To evaluate the efficacy of behavioral intervention to promote exercise before liver transplantation, Serper and colleagues randomly assigned 30 patients (mean age, 61 years; 47% women; median MELD-Na, 13) with at least one high-risk feature of frailty, impaired mobility or malnutrition to intervention (n = 20) or control (n = 10) arms.

Patients in the intervention arm were given a wearable personal fitness tracker (Nokia Go), which included financial incentives and text-based reminders to increase daily steps by 15% in 2-week intervals for a total of 12 weeks. Both arms were given personalized dietary and physical activity recommendations based on a nutrition assessment, short physical performance battery (SPPB) and frailty, and were incentivized to check in weekly with study staff.

Researchers studied feasibility and acceptability, as well as mean end-of-study step counts, SPPB, grip strength and body composition.

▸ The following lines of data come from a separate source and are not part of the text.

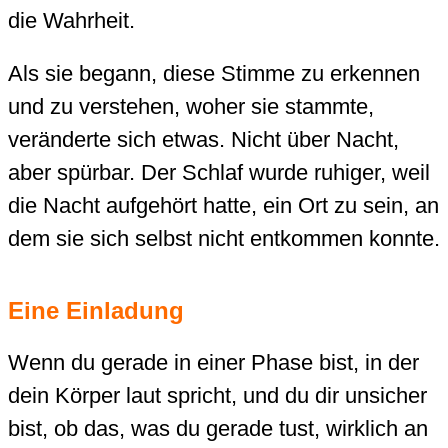
die Wahrheit.
Als sie begann, diese Stimme zu erkennen
und zu verstehen, woher sie stammte,
veränderte sich etwas. Nicht über Nacht,
aber spürbar. Der Schlaf wurde ruhiger, weil
die Nacht aufgehört hatte, ein Ort zu sein, an
dem sie sich selbst nicht entkommen konnte.
Eine Einladung
Wenn du gerade in einer Phase bist, in der
dein Körper laut spricht, und du dir unsicher
bist, ob das, was du gerade tust, wirklich an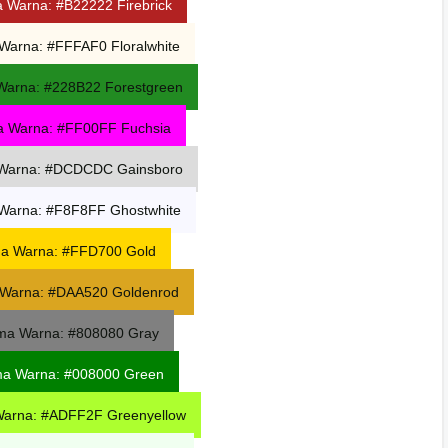
a Warna: #B22222
Firebrick
Warna: #FFFAF0 Floralwhite
Warna: #228B22 Forestgreen
 Warna: #FF00FF Fuchsia
Warna: #DCDCDC Gainsboro
Warna: #F8F8FF Ghostwhite
a Warna: #FFD700 Gold
Warna: #DAA520 Goldenrod
ma Warna: #808080 Gray
ma Warna: #008000
Green
arna: #ADFF2F Greenyellow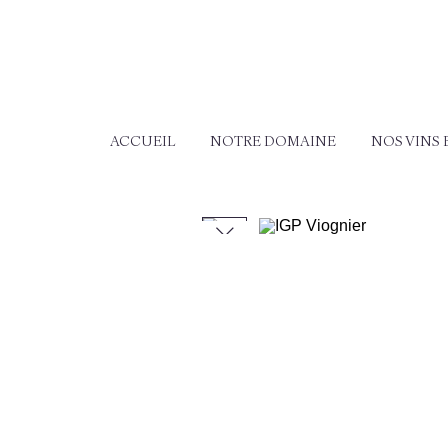
ACCUEIL
NOTRE DOMAINE
NOS VINS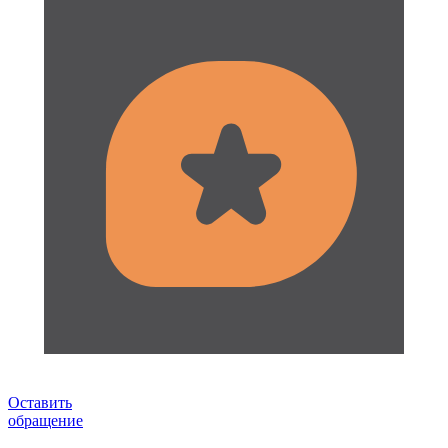
Оставить
обращение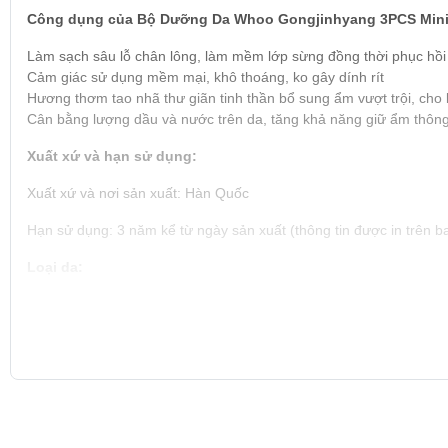
Công dụng của Bộ Dưỡng Da Whoo Gongjinhyang 3PCS Min
Làm sạch sâu lỗ chân lông, làm mềm lớp sừng đồng thời phục hồi
Cảm giác sử dụng mềm mại, khô thoáng, ko gây dính rít
Hương thơm tao nhã thư giãn tinh thần bổ sung ẩm vượt trội, cho
Cân bằng lượng dầu và nước trên da, tăng khả năng giữ ẩm thông
Xuất xứ và hạn sử dụng:
Xuất xứ và nơi sản xuất: Hàn Quốc
Hạn sử dụng: 3 năm kể từ ngày sản xuất (thông tin được in trên ba
Loại da:
Dành cho mọi loại da bao gồm da nhạy cảm
Bộ sản phẩm bao gồm
Nước hoa hồng Đông Y dưỡng da giúp cân bằng độ ẩm Whoo In Ya
Sữa dưỡng Đông Y giàu dưỡng chất giúp da bóng mượt đầy sức s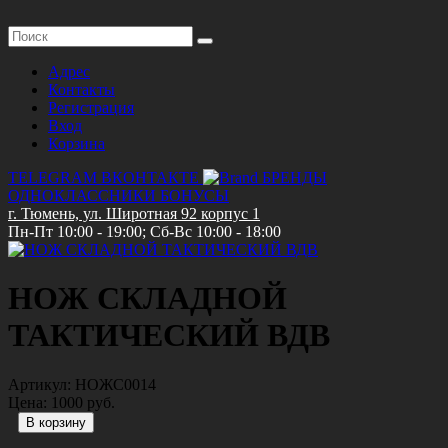
Адрес
Контакты
Регистрация
Вход
Корзина
TELEGRAM
ВКОНТАКТЕ
БРЕНДЫ
ОДНОКЛАССНИКИ
БОНУСЫ
г. Тюмень, ул. Широтная 92 корпус 1
Пн-Пт 10:00 - 19:00; Сб-Вс 10:00 - 18:00
НОЖ СКЛАДНОЙ
ТАКТИЧЕСКИЙ ВДВ
Артикул:
НОЖС0014
Цена:
1000 руб.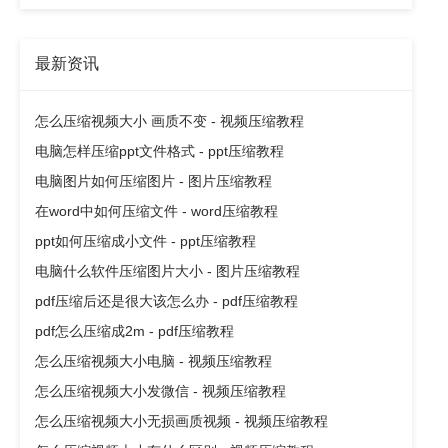
最新资讯
怎么压缩视频大小 画质不变 - 视频压缩教程
电脑怎样压缩ppt文件格式 - ppt压缩教程
电脑图片如何压缩图片 - 图片压缩教程
在word中如何压缩文件 - word压缩教程
ppt如何压缩成小文件 - ppt压缩教程
电脑什么软件压缩图片大小 - 图片压缩教程
pdf压缩后还是很大该怎么办 - pdf压缩教程
pdf怎么压缩成2m - pdf压缩教程
怎么压缩视频大小电脑 - 视频压缩教程
怎么压缩视频大小发微信 - 视频压缩教程
怎么压缩视频大小无损画质视频 - 视频压缩教程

Of the 30 patients, one-third were frail by grip strength alone, 97% met criteria for prefrailty, 37% had impaired mobility by SPPB, 56% had low muscle mass and 23% had a history of falls. The mean liver frailty index was 4.

According to Serper, all of the patients in the intervention arm thought the exercises were easy and helpful compared with 67% of patients in the control arm, while 61% of participants in the intervention group thought the nutrition recommendations were helpful vs. 78% in the control arm.

Nearly 90% of participants reported the fitness trackers were easy to use and more than 80% were willing to extend the intervention after transplant. Further, 83% of patients in the intervention arm thought the step count goals were helpful, and 94% in this arm reported the weekly check-ins were helpful.

During the weekly-check ins, patients reported 51% adherence to step goals and 93% adherence to step measurement. The most commonly reported barriers to exercise were fatigue and weather, and pain was rarely reported.

Of note, Serper told attendees that end-of-study step counts were nearly 1,000 steps higher in the intervention arm vs. the control arm.

“Now this does not sound like a lot to a healthy individual,” Serper said. “However, if you look at the beginning, the control arm is actually walking about 2,600 steps only at baseline, and the intervention arm was walking 2,160 steps at baseline. So over time, and we see this in patients on the waitlist, the control group actually was walking less, potentially becoming a little bit more deconditioned, whereas the intervention arm actually gained steps.”